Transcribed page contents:
★ ★ ★

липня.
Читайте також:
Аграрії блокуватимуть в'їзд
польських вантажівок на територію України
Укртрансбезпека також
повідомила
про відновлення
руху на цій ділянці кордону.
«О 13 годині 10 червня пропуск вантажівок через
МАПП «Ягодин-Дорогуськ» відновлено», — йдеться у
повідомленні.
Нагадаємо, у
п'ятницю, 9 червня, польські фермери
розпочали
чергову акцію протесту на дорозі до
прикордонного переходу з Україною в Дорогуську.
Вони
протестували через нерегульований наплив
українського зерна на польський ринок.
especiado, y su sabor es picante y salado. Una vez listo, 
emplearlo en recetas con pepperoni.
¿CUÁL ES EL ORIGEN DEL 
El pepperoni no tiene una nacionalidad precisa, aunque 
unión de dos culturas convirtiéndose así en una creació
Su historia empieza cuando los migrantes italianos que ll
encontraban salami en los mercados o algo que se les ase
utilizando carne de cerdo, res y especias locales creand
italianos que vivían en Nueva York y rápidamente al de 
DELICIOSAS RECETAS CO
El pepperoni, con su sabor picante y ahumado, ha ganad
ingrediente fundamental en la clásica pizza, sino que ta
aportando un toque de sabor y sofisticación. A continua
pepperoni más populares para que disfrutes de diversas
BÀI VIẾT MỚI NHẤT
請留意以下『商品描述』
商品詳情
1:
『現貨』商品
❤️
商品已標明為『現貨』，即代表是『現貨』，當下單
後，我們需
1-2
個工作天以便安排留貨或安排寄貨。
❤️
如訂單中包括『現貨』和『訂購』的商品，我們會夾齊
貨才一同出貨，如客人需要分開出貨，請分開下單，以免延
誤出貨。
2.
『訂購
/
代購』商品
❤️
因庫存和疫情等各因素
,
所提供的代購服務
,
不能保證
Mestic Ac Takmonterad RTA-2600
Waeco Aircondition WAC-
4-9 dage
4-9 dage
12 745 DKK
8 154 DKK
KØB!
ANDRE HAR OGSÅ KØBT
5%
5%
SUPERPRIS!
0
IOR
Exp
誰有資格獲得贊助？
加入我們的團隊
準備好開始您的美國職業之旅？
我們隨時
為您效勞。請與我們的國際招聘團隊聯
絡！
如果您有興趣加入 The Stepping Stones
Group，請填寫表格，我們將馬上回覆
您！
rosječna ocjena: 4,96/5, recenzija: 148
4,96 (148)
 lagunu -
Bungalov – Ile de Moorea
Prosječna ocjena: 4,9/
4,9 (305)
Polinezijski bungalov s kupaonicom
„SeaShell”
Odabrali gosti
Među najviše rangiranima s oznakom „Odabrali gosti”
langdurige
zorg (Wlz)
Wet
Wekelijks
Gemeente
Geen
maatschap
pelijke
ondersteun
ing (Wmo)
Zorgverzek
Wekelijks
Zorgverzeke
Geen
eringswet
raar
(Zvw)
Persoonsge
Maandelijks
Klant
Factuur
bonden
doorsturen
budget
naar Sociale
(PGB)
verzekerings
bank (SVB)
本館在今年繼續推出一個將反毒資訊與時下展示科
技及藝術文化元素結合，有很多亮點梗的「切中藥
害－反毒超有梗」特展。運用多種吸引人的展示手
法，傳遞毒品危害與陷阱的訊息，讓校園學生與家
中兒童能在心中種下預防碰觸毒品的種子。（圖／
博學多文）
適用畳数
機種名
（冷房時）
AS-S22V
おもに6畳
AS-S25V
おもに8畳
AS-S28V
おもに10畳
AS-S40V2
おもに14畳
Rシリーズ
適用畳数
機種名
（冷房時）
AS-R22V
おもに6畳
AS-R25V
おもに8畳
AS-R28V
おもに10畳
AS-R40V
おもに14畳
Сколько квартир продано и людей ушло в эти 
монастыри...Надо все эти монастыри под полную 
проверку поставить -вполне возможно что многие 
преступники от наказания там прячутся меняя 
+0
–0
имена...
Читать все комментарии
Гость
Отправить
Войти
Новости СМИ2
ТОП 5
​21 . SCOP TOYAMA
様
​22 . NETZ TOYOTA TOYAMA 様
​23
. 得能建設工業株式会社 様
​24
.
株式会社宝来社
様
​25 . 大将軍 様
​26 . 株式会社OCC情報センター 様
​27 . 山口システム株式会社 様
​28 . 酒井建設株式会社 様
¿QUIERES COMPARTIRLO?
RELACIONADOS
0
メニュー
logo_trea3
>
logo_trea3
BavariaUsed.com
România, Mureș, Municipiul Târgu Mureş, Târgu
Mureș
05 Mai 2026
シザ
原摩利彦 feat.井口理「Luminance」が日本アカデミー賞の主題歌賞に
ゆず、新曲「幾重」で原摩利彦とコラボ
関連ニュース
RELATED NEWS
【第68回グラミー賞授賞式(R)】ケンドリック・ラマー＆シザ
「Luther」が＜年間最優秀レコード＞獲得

★ ★ ★

**Your assignment:** Read through the records above and copy the lines that contain "червня".

**The answer:**
«О 13 годині 10 червня пропуск вантажівок через
п'ятницю, 9 червня, польські фермери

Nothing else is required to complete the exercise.